EXCERPT PROVIDED |
┄┄┄┄┄┄┄┄┄┄

Learn some basic Rust by trying to cache with a HashMap

2021-08-08

2023-11-08

Lately I’ve been working on my first big Rust project, a part of which involves fetching remote assets over HTTP and caching them into a std::collections::HashMap.

Previously, I had been threading the HashMap throughout my code, making requests and inserting entries as necessary. Recently, though, I’ve decided to further abstract this into a struct where one can declare that it wants the content of an asset—if it hasn’t been fetched yet, then the request is made and the response is cached. Otherwise, the cached response is returned.

This means that code that deals with the content of assets does not have to care about having to fetch it. Yay, separation of concerns! Abstractions! Hopefully “zero cost” ones! (…joking.)

A simplified rendition of this abstraction looks a bit like this:

use std::collections::HashMap;

struct Cacher {
    cache: HashMap<String, String>,
}

We start off with our Cacher struct. The key is an opaque asset ID that can be any UTF-8 string. The asset content is also a UTF-8 string. It is appropriate for both to be owned by the struct itself, so we use String instead of &str. This also implies that we cannot have any binary asset content.

To make this more clear, we can use type aliases instead:

type AssetId = String;
type AssetContent = String;

struct Cacher {
    cache: HashMap<AssetId, AssetContent>,
}

That’s better.

It would be ✨ even better ✨ to make “newtypes”, like this:

struct AssetId(String);
struct AssetContent(String);

struct Cacher {
    cacher: HashMap<AssetId, AssetContent>,
}

This restricts what user code is able to do, what assumptions it’s able to make, and how the types are able to be made. But enough API design! Let’s just keep things simple, yeah?

Now that fetching happens implicitly, any operation that obtains asset content is now fallible, since the (potential) HTTP request can fail. This means that we’ll have to return a Result<T, E>.

I’ll assume you know about this, and the ? (try) operator too. If you don’t, check out the link(s) above. Rust docs 👍

Since I’m just trying to give an example here, I’ll use the unit type as our error:

// amazing error type :100:
type Error = ();

Implementing `Cacher`

Let’s sketch out the actual implementation of our Cacher. Again, we want the somewhat declarative behavior where user code just says “hey, I want the content of this asset!” and it’ll be fetched and cached (if necessary), returning the content to whoever is being pesky about it.

// it's important that this lives outside of the `Cacher` struct so we don't
// have to borrow `self` again when fetching which could be a problem
//
// PLUS fetching has nothing to do with caching so separation of concerns x2!
fn fetch(id: &str) -> Result<String, Error> {
    // how we exactly do this isn't important yaknow
    Ok(String::from("remember to hug your blahaj"))
}

impl Cacher {
    fn content(&mut self, id: &str) -> Result<&str, Error> {
        match self.cache.get(id) {
            // If we have the cached asset content, just return it. This can't
            // fail.
            Some(content) => Ok(content),

            // We haven't cached the asset yet!
            None => {
                // Fetch the asset.
                //
                // If something goes wrong, propagate that error by returning
                // early.
                let content = fetch(id)?;

                // Cache, so we don't have fetch this asset again.
                //
                // Here, we use `to_owned` to copy the asset ID so the `HashMap`
                // can own it as a `String`.

┄┄┄┄┄┄┄┄┄┄

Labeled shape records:
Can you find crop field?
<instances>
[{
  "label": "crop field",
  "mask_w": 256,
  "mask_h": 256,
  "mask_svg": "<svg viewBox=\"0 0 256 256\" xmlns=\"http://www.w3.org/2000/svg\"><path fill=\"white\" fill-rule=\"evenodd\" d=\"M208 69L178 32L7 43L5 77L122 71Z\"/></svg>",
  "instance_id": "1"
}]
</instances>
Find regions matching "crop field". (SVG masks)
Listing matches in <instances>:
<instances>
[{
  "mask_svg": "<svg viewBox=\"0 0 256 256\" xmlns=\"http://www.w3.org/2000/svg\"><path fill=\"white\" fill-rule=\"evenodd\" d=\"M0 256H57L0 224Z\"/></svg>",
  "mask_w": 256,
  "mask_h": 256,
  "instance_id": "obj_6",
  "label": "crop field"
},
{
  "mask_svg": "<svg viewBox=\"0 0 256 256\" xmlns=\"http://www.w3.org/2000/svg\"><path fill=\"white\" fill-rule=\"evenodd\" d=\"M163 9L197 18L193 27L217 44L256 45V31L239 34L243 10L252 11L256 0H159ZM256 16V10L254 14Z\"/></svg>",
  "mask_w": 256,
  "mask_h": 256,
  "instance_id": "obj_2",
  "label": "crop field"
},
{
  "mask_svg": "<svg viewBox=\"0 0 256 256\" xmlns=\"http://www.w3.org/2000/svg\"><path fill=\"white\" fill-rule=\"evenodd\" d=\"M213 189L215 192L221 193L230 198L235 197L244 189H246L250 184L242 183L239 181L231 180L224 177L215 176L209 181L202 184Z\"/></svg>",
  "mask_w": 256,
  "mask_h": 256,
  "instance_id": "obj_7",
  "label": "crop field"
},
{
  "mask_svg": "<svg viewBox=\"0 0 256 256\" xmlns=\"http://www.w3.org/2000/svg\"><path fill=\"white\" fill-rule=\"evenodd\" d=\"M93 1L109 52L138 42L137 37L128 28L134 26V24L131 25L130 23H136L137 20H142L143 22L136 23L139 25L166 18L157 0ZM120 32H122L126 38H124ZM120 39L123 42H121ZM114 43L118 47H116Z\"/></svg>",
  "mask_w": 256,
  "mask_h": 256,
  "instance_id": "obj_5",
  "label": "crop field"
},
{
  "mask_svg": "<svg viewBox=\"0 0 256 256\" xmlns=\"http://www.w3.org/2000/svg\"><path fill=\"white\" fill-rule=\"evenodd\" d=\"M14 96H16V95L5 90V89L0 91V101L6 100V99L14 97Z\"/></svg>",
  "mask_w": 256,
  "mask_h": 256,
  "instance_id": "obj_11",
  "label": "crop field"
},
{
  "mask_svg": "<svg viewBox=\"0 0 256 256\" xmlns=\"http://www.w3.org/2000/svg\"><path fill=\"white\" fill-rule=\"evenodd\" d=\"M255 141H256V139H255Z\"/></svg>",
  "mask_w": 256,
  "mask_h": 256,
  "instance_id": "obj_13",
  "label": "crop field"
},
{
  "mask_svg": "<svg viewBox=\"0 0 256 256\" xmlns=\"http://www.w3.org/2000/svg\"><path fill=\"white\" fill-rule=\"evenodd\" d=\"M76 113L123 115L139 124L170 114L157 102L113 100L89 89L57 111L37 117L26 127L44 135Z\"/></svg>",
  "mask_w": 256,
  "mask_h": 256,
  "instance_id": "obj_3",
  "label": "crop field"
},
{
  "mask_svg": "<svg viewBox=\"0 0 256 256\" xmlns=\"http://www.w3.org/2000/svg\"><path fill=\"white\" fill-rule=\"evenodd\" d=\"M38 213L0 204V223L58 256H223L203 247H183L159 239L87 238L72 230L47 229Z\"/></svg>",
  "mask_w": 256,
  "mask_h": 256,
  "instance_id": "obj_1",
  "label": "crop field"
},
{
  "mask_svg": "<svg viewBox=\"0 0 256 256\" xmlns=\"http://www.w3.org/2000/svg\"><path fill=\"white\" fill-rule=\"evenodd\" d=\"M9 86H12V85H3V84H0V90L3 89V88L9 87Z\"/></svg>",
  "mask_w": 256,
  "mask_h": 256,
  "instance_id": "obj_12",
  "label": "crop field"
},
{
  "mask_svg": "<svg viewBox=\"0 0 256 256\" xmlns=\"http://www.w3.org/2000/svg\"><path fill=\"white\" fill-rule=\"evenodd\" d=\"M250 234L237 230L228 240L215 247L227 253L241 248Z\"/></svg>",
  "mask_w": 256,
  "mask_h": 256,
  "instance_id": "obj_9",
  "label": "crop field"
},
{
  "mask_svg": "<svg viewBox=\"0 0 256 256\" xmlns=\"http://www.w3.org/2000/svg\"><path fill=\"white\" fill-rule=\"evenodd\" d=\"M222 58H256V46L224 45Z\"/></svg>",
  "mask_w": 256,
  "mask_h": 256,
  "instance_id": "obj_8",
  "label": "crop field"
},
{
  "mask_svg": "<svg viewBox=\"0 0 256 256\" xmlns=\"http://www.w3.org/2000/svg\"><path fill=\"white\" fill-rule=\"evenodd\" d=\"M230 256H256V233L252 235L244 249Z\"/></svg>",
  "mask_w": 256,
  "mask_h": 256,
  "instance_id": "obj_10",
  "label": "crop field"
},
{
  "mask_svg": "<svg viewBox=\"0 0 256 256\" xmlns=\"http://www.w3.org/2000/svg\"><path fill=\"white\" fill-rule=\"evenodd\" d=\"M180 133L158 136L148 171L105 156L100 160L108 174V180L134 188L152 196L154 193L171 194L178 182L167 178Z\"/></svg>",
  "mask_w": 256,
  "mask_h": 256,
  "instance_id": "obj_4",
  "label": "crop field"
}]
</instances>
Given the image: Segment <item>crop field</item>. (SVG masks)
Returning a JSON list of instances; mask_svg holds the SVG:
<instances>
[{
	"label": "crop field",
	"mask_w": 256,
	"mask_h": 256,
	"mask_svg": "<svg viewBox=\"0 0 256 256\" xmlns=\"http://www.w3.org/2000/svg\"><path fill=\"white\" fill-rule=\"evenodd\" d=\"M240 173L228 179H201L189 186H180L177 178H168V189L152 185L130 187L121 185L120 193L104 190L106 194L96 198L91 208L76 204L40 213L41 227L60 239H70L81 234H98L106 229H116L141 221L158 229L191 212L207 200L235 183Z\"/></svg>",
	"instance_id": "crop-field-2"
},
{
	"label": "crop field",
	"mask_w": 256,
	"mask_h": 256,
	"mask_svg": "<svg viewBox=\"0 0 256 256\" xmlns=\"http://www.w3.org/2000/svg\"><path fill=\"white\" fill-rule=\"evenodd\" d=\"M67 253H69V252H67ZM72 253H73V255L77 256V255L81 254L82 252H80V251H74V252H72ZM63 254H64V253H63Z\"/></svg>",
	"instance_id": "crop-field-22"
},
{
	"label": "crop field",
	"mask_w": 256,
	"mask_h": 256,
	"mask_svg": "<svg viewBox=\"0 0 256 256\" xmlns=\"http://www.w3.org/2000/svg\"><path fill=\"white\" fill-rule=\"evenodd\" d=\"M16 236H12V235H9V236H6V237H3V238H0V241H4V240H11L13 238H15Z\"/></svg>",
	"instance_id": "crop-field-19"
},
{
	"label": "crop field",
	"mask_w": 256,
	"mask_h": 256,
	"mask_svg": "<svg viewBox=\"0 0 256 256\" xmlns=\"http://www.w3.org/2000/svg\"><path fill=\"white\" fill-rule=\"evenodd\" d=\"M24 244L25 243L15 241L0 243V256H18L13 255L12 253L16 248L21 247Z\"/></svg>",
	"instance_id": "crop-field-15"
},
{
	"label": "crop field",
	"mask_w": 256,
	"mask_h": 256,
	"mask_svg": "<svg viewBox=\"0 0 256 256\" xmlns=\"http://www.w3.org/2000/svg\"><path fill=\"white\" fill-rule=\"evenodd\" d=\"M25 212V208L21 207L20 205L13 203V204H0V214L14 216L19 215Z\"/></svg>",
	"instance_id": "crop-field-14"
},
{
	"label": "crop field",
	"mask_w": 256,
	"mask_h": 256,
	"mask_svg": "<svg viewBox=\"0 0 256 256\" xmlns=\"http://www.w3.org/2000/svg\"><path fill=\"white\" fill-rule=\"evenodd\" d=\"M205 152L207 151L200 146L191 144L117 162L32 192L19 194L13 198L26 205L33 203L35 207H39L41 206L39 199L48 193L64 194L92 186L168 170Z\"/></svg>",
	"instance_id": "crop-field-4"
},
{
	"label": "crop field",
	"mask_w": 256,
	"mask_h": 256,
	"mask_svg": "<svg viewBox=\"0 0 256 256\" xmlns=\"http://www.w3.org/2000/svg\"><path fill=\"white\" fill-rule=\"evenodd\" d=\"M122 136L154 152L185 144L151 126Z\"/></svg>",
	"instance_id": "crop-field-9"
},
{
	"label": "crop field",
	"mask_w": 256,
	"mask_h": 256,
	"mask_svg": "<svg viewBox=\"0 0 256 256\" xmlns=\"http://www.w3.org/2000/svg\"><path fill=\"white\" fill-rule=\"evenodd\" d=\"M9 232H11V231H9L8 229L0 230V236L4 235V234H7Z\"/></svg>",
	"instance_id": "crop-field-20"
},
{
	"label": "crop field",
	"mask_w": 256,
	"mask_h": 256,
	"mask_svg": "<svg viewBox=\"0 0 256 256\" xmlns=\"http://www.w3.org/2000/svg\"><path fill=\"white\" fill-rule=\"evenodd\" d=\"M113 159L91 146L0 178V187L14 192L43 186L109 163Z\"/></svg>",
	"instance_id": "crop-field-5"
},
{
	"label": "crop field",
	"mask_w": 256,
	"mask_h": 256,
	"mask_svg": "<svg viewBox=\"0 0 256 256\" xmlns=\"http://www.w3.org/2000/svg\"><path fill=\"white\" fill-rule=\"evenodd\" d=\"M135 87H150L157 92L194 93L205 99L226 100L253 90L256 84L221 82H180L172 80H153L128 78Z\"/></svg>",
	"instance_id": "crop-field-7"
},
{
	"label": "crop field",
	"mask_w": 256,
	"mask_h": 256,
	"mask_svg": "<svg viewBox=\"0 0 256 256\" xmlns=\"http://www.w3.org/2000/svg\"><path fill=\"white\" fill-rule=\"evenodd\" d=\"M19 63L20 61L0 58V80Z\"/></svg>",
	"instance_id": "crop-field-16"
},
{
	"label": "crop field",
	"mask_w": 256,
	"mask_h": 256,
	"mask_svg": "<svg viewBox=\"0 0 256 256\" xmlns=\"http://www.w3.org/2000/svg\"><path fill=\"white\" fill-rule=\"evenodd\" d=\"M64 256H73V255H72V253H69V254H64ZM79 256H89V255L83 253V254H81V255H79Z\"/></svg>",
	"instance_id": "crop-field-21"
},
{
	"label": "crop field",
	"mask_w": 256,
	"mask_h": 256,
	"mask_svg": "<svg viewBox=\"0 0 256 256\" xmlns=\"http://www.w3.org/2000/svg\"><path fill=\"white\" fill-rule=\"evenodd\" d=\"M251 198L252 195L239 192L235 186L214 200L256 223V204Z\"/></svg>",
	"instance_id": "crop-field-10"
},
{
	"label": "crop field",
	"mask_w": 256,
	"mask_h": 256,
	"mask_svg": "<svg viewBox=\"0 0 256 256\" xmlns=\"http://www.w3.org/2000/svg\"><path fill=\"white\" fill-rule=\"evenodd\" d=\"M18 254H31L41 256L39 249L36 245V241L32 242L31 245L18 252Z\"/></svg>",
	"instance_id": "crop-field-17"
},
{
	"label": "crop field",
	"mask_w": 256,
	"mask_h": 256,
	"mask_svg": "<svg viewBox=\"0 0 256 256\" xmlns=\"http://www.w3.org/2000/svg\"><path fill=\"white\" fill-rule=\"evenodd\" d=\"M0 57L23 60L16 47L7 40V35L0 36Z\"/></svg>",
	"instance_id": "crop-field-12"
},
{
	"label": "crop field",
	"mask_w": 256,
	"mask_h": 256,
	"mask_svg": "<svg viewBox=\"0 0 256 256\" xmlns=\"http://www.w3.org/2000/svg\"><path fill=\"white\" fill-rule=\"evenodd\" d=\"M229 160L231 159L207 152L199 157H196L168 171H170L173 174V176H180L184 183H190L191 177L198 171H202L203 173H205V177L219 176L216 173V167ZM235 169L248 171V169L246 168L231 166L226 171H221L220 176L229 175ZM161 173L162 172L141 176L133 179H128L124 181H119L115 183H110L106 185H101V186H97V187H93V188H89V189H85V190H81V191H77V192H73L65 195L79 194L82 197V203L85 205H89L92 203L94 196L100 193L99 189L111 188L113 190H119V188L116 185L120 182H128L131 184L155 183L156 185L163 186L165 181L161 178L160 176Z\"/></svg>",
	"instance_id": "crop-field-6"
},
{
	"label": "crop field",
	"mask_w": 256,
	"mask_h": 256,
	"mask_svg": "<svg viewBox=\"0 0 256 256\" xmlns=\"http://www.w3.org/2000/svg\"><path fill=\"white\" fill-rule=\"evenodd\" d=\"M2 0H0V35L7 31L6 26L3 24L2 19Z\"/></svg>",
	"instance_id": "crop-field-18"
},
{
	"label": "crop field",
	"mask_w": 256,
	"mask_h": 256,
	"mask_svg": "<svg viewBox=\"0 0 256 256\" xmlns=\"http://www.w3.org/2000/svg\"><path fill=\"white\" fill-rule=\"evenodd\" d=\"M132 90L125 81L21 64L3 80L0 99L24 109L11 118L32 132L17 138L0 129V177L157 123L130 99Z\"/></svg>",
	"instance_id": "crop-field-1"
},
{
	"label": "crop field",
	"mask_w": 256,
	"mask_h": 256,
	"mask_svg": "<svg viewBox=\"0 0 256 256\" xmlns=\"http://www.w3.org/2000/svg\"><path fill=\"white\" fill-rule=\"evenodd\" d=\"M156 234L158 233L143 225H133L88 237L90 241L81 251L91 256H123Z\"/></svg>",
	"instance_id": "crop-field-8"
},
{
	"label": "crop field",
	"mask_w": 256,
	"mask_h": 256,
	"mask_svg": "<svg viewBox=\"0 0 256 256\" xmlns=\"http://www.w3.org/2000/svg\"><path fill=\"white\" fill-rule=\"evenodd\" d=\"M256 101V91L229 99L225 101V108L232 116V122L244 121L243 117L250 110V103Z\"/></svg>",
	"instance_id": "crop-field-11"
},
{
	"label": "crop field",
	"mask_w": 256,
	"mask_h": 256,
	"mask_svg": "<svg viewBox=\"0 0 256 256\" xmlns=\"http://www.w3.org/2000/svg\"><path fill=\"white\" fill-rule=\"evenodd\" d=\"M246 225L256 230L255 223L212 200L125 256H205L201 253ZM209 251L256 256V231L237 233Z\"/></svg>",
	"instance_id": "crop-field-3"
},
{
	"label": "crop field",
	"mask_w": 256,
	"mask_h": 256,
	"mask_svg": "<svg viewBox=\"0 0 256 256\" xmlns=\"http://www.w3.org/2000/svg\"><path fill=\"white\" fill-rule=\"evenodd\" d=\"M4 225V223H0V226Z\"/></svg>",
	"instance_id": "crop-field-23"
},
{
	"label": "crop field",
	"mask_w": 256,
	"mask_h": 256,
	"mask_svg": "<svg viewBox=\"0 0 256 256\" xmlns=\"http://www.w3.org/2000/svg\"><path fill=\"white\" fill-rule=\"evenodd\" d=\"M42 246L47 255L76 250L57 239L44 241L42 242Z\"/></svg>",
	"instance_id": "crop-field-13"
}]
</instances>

┄┄┄┄┄┄┄┄┄┄

TASKS |
1) Summarize the Rust caching post in two sentences.
2) According to the Rust caching post, why is the fetch function kept outside the Cacher struct? Answer in one or two sentences.
3) Pick up the Rust caching post after its final line and keep writing.
None of the tasks here require the records.

ANSWERS FOR THE EXERCISE |
1) The post describes turning a HashMap of remote assets, which had been passed throughout the code, into a Cacher struct that returns an asset's content and fetches and caches it only if it hasn't been fetched yet, so code that works with asset content doesn't have to deal with fetching. It sets up the struct with String keys and values, mentions type aliases and newtypes as clearer options, explains that getting content is now fallible and must return a Result, and starts writing a content method that either returns the cached content or fetches and caches it.

2) Keeping fetch outside Cacher means self doesn't have to be borrowed again when fetching, which could cause a problem. It also keeps fetching separate from caching, since the two have nothing to do with each other.

3)
                self.cache.insert(id.to_owned(), content);

                // Return a reference to the asset content we just fetched.
                //
                // If it's not there for whatever reason, panic with an error
                // message.
                Ok(&self
                    .cache
                    .get(id) // kinda sucks that we have to do this awkward dance,
                             // cuz we end up hashing `id` *twice* overall if
                             // we take this path

                    // aaand this is a little pointless too.
                    .expect("key we just inserted is not there?!")
                )
            }
        }
    }
}

Obligatory playground link!

Dissecting the signature of content a bit, we take an asset ID &str and return another yet another &str. We use string slices because we only want read-only views into strings.

A view we accept and a view we return. We don’t need to own the requested asset ID string, and it’d be awfully inefficient to copy the asset content every time we returned it.

The self.cache.get call borrows the value for us, returning an Option<&String>, an optional reference to the cache’s value. Due to deref coercion though, we can treat it as if it were a Option<&str>.

Hey, wanna know the difference between str, &str, and String? Or maybe you already do and want a review? Yeah you do! 😎

A String value is an owned string buffer, with data that lives on the heap.

Internally, it’s a wrapper over a Vec of bytes (Vec<u8>) with the additional guarantee that the bytes are valid UTF-8.

Meanwhile, a str is a string slice, which represents a region of UTF-8 text. It isn’t a pointer—it directly refers to the bytes that make up a string. This means we can’t make a variable of type str or pass them into functions, since dynamically sized types can’t live on the stack.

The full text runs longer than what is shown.